Compounds generated by these new methods are of interest as potential lead compounds against a wide variety of biological targets. To demonstrate this, a series of analogues will be prepared of a compound known to disrupt the interaction between two proteins that is implicated in various types of cancer. Future collaborative research is envisaged to evaluate the now accessible compounds against biological targets. Furthermore, the new chemical reagents and the synthetic methods developed in this research will be widely applicable in fields of chemical synthesis and medicinal chemistry.

The pharmaceutical and agrochemical industries in the UK are expected to be the most significant beneficiaries. The pharmaceutical industry is in a period of upheaval due to failure of drugs to get to market and loss of patent protection on blockbuster drugs. This, combined with the failure of screening collections against emerging targets makes new approaches to the development of quality screening collections a pressing endeavour. Furthermore there is increasing demand for novel chemical libraries to identify biologically active targets to match the rapid advances in genomic and proteomic approaches.

The following outcomes of the research may have impact for these beneficiaries:
i) Synthetic strategy:
The strategies developed by this research will provide new approaches to the preparation of compound types desirable for their biological activity. It will provide flexibility to introduce a diverse array of substituents directly onto the heterocyclic core to provide both framework diversity and structural complexity hence enabling rapid access to areas of unknown bioactive chemical space, not accessed by traditional libraries.
ii) Improved methods to access desirable structural types:
The beneficiaries may take advantage of the specific methodology developed by this research to access structural types that are currently desirable in medicinal chemistry but that do not have efficient methods for their preparation.
iii) The compounds themselves:
Testing of the diverse arrays of compounds generated by this research may lead to interesting biological activity or lead-compounds for further development. This may be achieved by direct collaboration with industry or through academic collaboration leading to future industry collaboration. For example Lilly provide phenotypic screens offered without charge, which focus on compounds of novel structural diversity, for which these structures would be relevant candidates.
iv) Reagents as generally applicable in synthetic chemistry:
Reagents developed in this research and the increased understanding of their reactivity may find broader use in synthetic chemistry by industry scientists in alternative synthetic programmes, in the discovery or development stages of a drug discovery programme.
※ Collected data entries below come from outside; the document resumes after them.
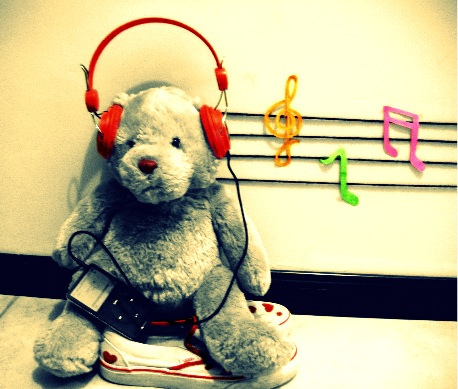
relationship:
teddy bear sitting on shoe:
[34, 87, 295, 381] [146, 301, 292, 340]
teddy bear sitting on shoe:
[34, 87, 295, 381] [99, 328, 300, 388]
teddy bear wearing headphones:
[34, 87, 295, 381] [79, 16, 232, 162]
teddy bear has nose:
[34, 87, 295, 381] [137, 158, 158, 175]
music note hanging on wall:
[319, 148, 359, 206] [0, 0, 457, 279]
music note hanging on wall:
[382, 103, 426, 172] [0, 0, 457, 279]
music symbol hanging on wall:
[261, 75, 304, 169] [0, 0, 457, 279]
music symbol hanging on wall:
[217, 112, 458, 189] [0, 0, 457, 279]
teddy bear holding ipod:
[34, 87, 295, 381] [67, 264, 158, 344]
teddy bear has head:
[34, 87, 295, 381] [106, 85, 222, 206]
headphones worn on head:
[79, 16, 232, 162] [106, 85, 222, 206]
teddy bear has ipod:
[34, 87, 295, 381] [67, 264, 158, 344]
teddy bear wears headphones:
[34, 87, 295, 381] [79, 16, 232, 162]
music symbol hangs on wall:
[217, 112, 458, 189] [0, 0, 457, 279]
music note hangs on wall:
[319, 148, 359, 206] [0, 0, 457, 279]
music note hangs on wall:
[382, 103, 426, 172] [0, 0, 457, 279]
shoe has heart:
[146, 301, 292, 340] [103, 350, 118, 364]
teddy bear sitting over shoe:
[34, 87, 295, 381] [146, 301, 292, 340]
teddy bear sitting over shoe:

The increased regulatory pressure and pressure on pricing by healthcare systems means that increased efficiency is vital in terms of time, resources and waste. The chemistry developed here will allow ease of initial synthesis and subsequent ease of structural optimisation, providing a strategic advantage in medicinal chemistry research where extensive iterative analogue synthesis is required. This will reduce the time required for discovery, the number of synthetic operations and the cost leading to positive economic and environmental impacts. Increased efficiency in drug development would provide lower cost healthcare to government healthcare systems and the patients. Ultimately, through any of these avenues this research may aid in the successful development and commercialisation of a drug compound, which would be beneficial to the UK economy. New drug compounds would be beneficial to the health and well being of the UK population.

The successful development of novel and efficient synthetic routes to these ring structures and methods of functionalisation may lead to patentable results or procedures and further development through licensing. The research contributions of the PhD students will make them well placed for professional contribution to the UK pharmaceutical or agrochemical industries.